Mais qu’est-ce qu’un auteur ? Michel Foucault posait cette question en février 1969, intervenant au cœur d’une institution bouleversée, contestée ; et avec un brin de provoc’ envers son époque, il se permettait de douter de la disparition de la figure de l’auteur, associée étymologiquement et sémantiquement à celle de l’autorité. Il répond : un auteur, c’est d’abord une fonction. Et ajoute que « l’essentiel n’est pas de constater sa disparition : il faut repérer, comme lieu vide, les emplacements où s’exerce sa fonction ». In’8 circle, dans un sens, a donné une réponse à ce travail de repérage. Cette fonction auteur, la maison l’accorde aux artistes qui habitent ses pièces et la font vivre, que ces artistes transitent ou non par des matériaux écrits : l’écriture est d’abord un geste. Il s’agit de tracer dans une réflexion commune les contours de ce geste, de l’inscrire dans le paysage. Il s’agit aussi, au cœur de ce paysage et depuis cette maison, de lutter contre l’action de ces autres lieux de production qui empruntent ou indiquent son langage à l’institution. Lutte contre les logiques d’émergence ou de producteurs-prestataires de services, qui partent d’un portrait-robot de l’artiste bankable, selon des logiques de marché et de management de carrière. Lutte qui revient à donner la responsabilité aux artistes eux-mêmes – quelque soit leur âge –  de leurs choix, de leurs formes et de leurs processus de recherches, et qui consiste à accompagner de façon réciproquement responsable ces parcours dans ce paysage agressé, et agressif.
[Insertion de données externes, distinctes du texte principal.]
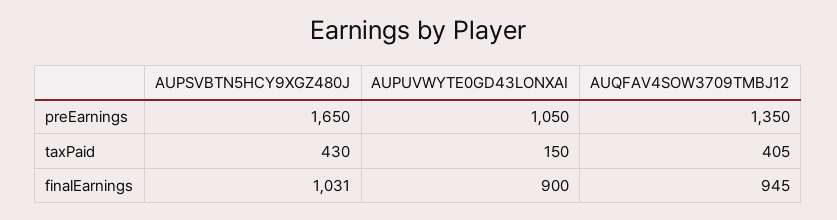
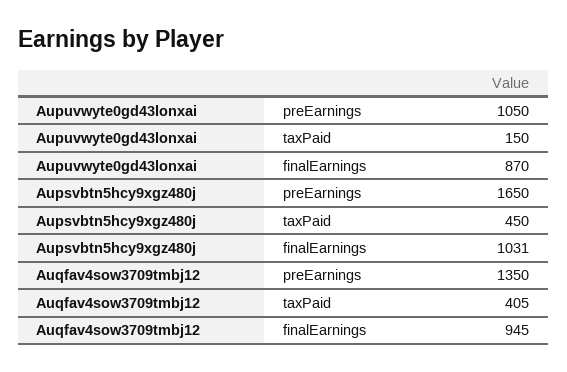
AUPSVBTN5HCY9XGZ480J, taxPaid: 430 -> 450
AUPUVWYTE0GD43LONXAI, finalEarnings: 900 -> 870

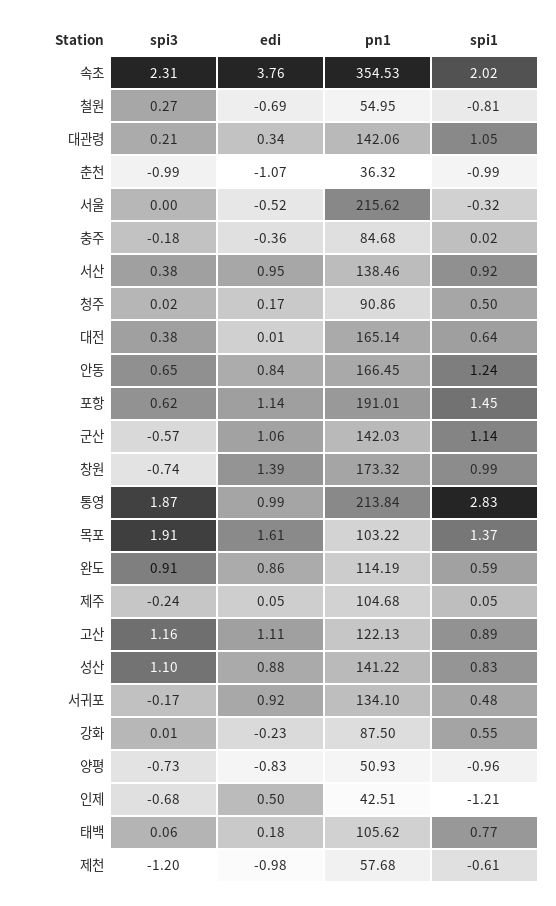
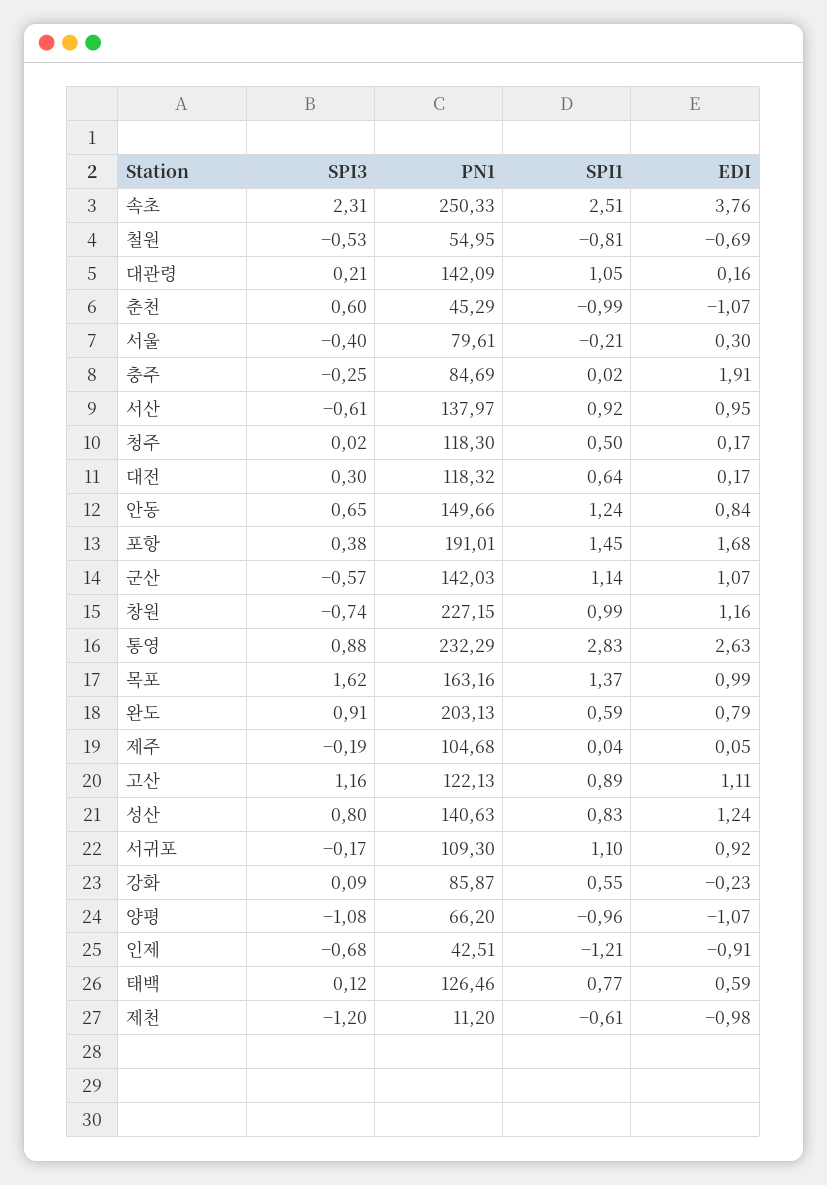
pn1, 속초: 354.53 -> 250.33
spi1, 속초: 2.02 -> 2.51
spi3, 철원: 0.27 -> -0.53
edi, 대관령: 0.34 -> 0.16
pn1, 대관령: 142.06 -> 142.09
spi3, 춘천: -0.99 -> 0.6
pn1, 춘천: 36.32 -> 45.29
spi3, 서울: 0 -> -0.4
edi, 서울: -0.52 -> 0.3
pn1, 서울: 215.62 -> 79.61
spi1, 서울: -0.32 -> -0.21
spi3, 충주: -0.18 -> -0.25
edi, 충주: -0.36 -> 1.91
pn1, 충주: 84.68 -> 84.69
spi3, 서산: 0.38 -> -0.61
pn1, 서산: 138.46 -> 137.97
pn1, 청주: 90.86 -> 118.3
spi3, 대전: 0.38 -> 0.3
edi, 대전: 0.01 -> 0.17
pn1, 대전: 165.14 -> 118.32
pn1, 안동: 166.45 -> 149.66
spi3, 포항: 0.62 -> 0.38
edi, 포항: 1.14 -> 1.68
edi, 군산: 1.06 -> 1.07
edi, 창원: 1.39 -> 1.16
pn1, 창원: 173.32 -> 227.15
spi3, 통영: 1.87 -> 0.88
edi, 통영: 0.99 -> 2.63
pn1, 통영: 213.84 -> 232.29
spi3, 목포: 1.91 -> 1.62
edi, 목포: 1.61 -> 0.99
pn1, 목포: 103.22 -> 163.16
edi, 완도: 0.86 -> 0.79
pn1, 완도: 114.19 -> 203.13
spi3, 제주: -0.24 -> -0.19
spi1, 제주: 0.05 -> 0.04
spi3, 성산: 1.1 -> 0.8
edi, 성산: 0.88 -> 1.24
pn1, 성산: 141.22 -> 140.63
pn1, 서귀포: 134.1 -> 109.3
spi1, 서귀포: 0.48 -> 1.1
spi3, 강화: 0.01 -> 0.09
pn1, 강화: 87.5 -> 85.87
spi3, 양평: -0.73 -> -1.08
edi, 양평: -0.83 -> -1.07
pn1, 양평: 50.93 -> 66.2
edi, 인제: 0.5 -> -0.91
spi3, 태백: 0.06 -> 0.12
edi, 태백: 0.18 -> 0.59
pn1, 태백: 105.62 -> 126.46
pn1, 제천: 57.68 -> 11.2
Cette fonction auteur accordée à l’artiste, à une période où une pluralité de formes scéniques attribue une place vivante et nouvelle aux écritures, est un geste de lutte. Aménager des espaces de discussion et de collaboration qui puissent placer les individus (artiste, collaborateur, producteur, coproducteur, spectateur) dans des endroits où leur parole cesse d’être aliénée, est un travail qui relève de la lutte, et pose une question inattendue : que se passerait-il si à côté de la zone à défendre ou de la rue, du squat ou du lieu de création, la lutte partait d’une maison, une maison de production conçue comme un espace commun et qui entend ne pas rester à la marge de ce paysage, se trouver en lutte contre lui, mais en lutte pour lui, pour l’influencer, le façonner, selon des principes artistiques et humains?



In’8 repose sur cette architecture délicate : l’igloo reste issu de la banquise, il n’existe pas sans elle ; mais la maison elle aussi construit le paysage.